▶ [PROBLEM]: Leave no line out. Transcribe the whole listing exactly.

:: DATA FOR THIS TASK ::

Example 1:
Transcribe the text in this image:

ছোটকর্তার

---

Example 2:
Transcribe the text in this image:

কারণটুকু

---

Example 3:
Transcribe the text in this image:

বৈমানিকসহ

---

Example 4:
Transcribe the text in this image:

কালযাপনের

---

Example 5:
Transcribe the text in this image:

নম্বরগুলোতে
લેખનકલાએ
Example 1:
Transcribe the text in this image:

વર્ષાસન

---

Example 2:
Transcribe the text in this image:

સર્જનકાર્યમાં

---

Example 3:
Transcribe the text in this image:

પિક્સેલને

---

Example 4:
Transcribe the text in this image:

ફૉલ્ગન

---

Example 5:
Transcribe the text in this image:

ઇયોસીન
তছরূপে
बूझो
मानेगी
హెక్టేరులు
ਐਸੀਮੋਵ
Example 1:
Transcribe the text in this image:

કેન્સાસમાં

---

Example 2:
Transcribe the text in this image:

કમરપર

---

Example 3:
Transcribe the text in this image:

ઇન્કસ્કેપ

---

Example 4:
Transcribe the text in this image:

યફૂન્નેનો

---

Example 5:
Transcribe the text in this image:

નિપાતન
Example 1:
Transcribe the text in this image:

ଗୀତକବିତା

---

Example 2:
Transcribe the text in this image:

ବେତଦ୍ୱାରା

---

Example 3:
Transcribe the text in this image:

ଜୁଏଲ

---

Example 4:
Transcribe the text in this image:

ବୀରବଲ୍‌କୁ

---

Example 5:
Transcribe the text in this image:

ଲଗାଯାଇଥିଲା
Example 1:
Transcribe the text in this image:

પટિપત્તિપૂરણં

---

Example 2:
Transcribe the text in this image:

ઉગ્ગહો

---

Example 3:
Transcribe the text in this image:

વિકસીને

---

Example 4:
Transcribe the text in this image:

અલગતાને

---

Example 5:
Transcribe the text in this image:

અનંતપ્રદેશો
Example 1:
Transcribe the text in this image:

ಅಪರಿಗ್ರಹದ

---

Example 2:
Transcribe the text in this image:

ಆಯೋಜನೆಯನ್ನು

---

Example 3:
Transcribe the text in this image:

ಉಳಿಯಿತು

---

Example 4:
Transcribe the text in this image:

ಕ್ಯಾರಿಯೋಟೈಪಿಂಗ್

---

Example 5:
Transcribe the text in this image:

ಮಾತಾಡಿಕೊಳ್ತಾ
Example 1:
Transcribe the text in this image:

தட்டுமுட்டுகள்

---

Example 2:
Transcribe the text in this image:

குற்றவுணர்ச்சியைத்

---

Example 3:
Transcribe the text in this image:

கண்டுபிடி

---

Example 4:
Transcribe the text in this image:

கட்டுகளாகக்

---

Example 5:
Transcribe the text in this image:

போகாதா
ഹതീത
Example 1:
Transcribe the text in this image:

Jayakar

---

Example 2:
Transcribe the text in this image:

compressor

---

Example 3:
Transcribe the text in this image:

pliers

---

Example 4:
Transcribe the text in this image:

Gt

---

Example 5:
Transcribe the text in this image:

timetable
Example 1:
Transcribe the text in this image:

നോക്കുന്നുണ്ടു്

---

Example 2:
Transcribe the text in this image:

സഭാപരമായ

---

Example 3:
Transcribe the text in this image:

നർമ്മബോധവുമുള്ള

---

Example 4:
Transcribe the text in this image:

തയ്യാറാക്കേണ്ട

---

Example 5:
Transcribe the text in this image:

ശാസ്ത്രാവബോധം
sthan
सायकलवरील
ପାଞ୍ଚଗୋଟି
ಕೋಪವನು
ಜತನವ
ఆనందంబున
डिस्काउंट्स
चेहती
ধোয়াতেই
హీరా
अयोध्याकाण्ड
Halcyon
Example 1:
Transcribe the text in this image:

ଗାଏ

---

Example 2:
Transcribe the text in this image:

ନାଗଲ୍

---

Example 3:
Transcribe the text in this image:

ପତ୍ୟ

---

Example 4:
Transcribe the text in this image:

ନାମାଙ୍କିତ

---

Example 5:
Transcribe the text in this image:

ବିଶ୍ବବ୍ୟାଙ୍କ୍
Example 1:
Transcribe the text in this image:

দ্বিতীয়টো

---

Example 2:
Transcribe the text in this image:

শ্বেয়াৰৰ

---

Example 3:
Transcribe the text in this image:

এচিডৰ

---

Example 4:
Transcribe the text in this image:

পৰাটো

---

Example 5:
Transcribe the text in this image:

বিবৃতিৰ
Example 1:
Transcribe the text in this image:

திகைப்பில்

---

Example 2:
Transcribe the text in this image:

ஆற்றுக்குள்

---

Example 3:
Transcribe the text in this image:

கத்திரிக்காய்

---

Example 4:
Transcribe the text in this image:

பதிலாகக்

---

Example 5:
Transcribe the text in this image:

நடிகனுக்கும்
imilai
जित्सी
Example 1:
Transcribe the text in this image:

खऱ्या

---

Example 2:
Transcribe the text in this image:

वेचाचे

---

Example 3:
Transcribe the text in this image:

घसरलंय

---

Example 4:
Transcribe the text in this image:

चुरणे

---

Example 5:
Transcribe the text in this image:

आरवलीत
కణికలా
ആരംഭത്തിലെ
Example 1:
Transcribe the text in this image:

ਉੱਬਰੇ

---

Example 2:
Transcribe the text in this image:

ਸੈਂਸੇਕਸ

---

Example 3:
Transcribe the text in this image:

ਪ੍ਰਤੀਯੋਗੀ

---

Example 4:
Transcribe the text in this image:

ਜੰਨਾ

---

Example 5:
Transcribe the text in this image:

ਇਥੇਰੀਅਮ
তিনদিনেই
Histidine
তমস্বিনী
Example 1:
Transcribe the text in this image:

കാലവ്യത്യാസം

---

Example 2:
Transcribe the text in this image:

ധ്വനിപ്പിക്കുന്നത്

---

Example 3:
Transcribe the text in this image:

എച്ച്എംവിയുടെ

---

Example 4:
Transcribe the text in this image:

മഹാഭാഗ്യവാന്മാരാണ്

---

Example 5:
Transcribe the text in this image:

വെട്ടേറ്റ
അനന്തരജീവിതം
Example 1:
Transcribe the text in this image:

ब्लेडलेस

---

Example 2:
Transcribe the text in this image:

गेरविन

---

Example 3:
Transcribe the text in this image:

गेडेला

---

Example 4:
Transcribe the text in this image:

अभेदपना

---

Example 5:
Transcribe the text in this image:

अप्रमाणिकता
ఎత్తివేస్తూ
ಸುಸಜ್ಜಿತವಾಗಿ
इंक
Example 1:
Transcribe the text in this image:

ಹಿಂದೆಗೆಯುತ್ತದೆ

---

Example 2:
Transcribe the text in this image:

:::

▶ [RESPONSE]:
Example 1:
Transcribe the text in this image:

ছোটকর্তার

---

Example 2:
Transcribe the text in this image:

কারণটুকু

---

Example 3:
Transcribe the text in this image:

বৈমানিকসহ

---

Example 4:
Transcribe the text in this image:

কালযাপনের

---

Example 5:
Transcribe the text in this image:

নম্বরগুলোতে
લેખનકલાએ
Example 1:
Transcribe the text in this image:

વર્ષાસન

---

Example 2:
Transcribe the text in this image:

સર્જનકાર્યમાં

---

Example 3:
Transcribe the text in this image:

પિક્સેલને

---

Example 4:
Transcribe the text in this image:

ફૉલ્ગન

---

Example 5:
Transcribe the text in this image:

ઇયોસીન
তছরূপে
बूझो
मानेगी
హెక్టేరులు
ਐਸੀਮੋਵ
Example 1:
Transcribe the text in this image:

કેન્સાસમાં

---

Example 2:
Transcribe the text in this image:

કમરપર

---

Example 3:
Transcribe the text in this image:

ઇન્કસ્કેપ

---

Example 4:
Transcribe the text in this image:

યફૂન્નેનો

---

Example 5:
Transcribe the text in this image:

નિપાતન
Example 1:
Transcribe the text in this image:

ଗୀତକବିତା

---

Example 2:
Transcribe the text in this image:

ବେତଦ୍ୱାରା

---

Example 3:
Transcribe the text in this image:

ଜୁଏଲ

---

Example 4:
Transcribe the text in this image:

ବୀରବଲ୍‌କୁ

---

Example 5:
Transcribe the text in this image:

ଲଗାଯାଇଥିଲା
Example 1:
Transcribe the text in this image:

પટિપત્તિપૂરણં

---

Example 2:
Transcribe the text in this image:

ઉગ્ગહો

---

Example 3:
Transcribe the text in this image:

વિકસીને

---

Example 4:
Transcribe the text in this image:

અલગતાને

---

Example 5:
Transcribe the text in this image:

અનંતપ્રદેશો
Example 1:
Transcribe the text in this image:

ಅಪರಿಗ್ರಹದ

---

Example 2:
Transcribe the text in this image:

ಆಯೋಜನೆಯನ್ನು

---

Example 3:
Transcribe the text in this image:

ಉಳಿಯಿತು

---

Example 4:
Transcribe the text in this image:

ಕ್ಯಾರಿಯೋಟೈಪಿಂಗ್

---

Example 5:
Transcribe the text in this image:

ಮಾತಾಡಿಕೊಳ್ತಾ
Example 1:
Transcribe the text in this image:

தட்டுமுட்டுகள்

---

Example 2:
Transcribe the text in this image:

குற்றவுணர்ச்சியைத்

---

Example 3:
Transcribe the text in this image:

கண்டுபிடி

---

Example 4:
Transcribe the text in this image:

கட்டுகளாகக்

---

Example 5:
Transcribe the text in this image:

போகாதா
ഹതീത
Example 1:
Transcribe the text in this image:

Jayakar

---

Example 2:
Transcribe the text in this image:

compressor

---

Example 3:
Transcribe the text in this image:

pliers

---

Example 4:
Transcribe the text in this image:

Gt

---

Example 5:
Transcribe the text in this image:

timetable
Example 1:
Transcribe the text in this image:

നോക്കുന്നുണ്ടു്

---

Example 2:
Transcribe the text in this image:

സഭാപരമായ

---

Example 3:
Transcribe the text in this image:

നർമ്മബോധവുമുള്ള

---

Example 4:
Transcribe the text in this image:

തയ്യാറാക്കേണ്ട

---

Example 5:
Transcribe the text in this image:

ശാസ്ത്രാവബോധം
sthan
सायकलवरील
ପାଞ୍ଚଗୋଟି
ಕೋಪವನು
ಜತನವ
ఆనందంబున
डिस्काउंट्स
चेहती
ধোয়াতেই
హీరా
अयोध्याकाण्ड
Halcyon
Example 1:
Transcribe the text in this image:

ଗାଏ

---

Example 2:
Transcribe the text in this image:

ନାଗଲ୍

---

Example 3:
Transcribe the text in this image:

ପତ୍ୟ

---

Example 4:
Transcribe the text in this image:

ନାମାଙ୍କିତ

---

Example 5:
Transcribe the text in this image:

ବିଶ୍ବବ୍ୟାଙ୍କ୍
Example 1:
Transcribe the text in this image:

দ্বিতীয়টো

---

Example 2:
Transcribe the text in this image:

শ্বেয়াৰৰ

---

Example 3:
Transcribe the text in this image:

এচিডৰ

---

Example 4:
Transcribe the text in this image:

পৰাটো

---

Example 5:
Transcribe the text in this image:

বিবৃতিৰ
Example 1:
Transcribe the text in this image:

திகைப்பில்

---

Example 2:
Transcribe the text in this image:

ஆற்றுக்குள்

---

Example 3:
Transcribe the text in this image:

கத்திரிக்காய்

---

Example 4:
Transcribe the text in this image:

பதிலாகக்

---

Example 5:
Transcribe the text in this image:

நடிகனுக்கும்
imilai
जित्सी
Example 1:
Transcribe the text in this image:

खऱ्या

---

Example 2:
Transcribe the text in this image:

वेचाचे

---

Example 3:
Transcribe the text in this image:

घसरलंय

---

Example 4:
Transcribe the text in this image:

चुरणे

---

Example 5:
Transcribe the text in this image:

आरवलीत
కణికలా
ആരംഭത്തിലെ
Example 1:
Transcribe the text in this image:

ਉੱਬਰੇ

---

Example 2:
Transcribe the text in this image:

ਸੈਂਸੇਕਸ

---

Example 3:
Transcribe the text in this image:

ਪ੍ਰਤੀਯੋਗੀ

---

Example 4:
Transcribe the text in this image:

ਜੰਨਾ

---

Example 5:
Transcribe the text in this image:

ਇਥੇਰੀਅਮ
তিনদিনেই
Histidine
তমস্বিনী
Example 1:
Transcribe the text in this image:

കാലവ്യത്യാസം

---

Example 2:
Transcribe the text in this image:

ധ്വനിപ്പിക്കുന്നത്

---

Example 3:
Transcribe the text in this image:

എച്ച്എംവിയുടെ

---

Example 4:
Transcribe the text in this image:

മഹാഭാഗ്യവാന്മാരാണ്

---

Example 5:
Transcribe the text in this image:

വെട്ടേറ്റ
അനന്തരജീവിതം
Example 1:
Transcribe the text in this image:

ब्लेडलेस

---

Example 2:
Transcribe the text in this image:

गेरविन

---

Example 3:
Transcribe the text in this image:

गेडेला

---

Example 4:
Transcribe the text in this image:

अभेदपना

---

Example 5:
Transcribe the text in this image:

अप्रमाणिकता
ఎత్తివేస్తూ
ಸುಸಜ್ಜಿತವಾಗಿ
इंक
Example 1:
Transcribe the text in this image:

ಹಿಂದೆಗೆಯುತ್ತದೆ

---

Example 2:
Transcribe the text in this image:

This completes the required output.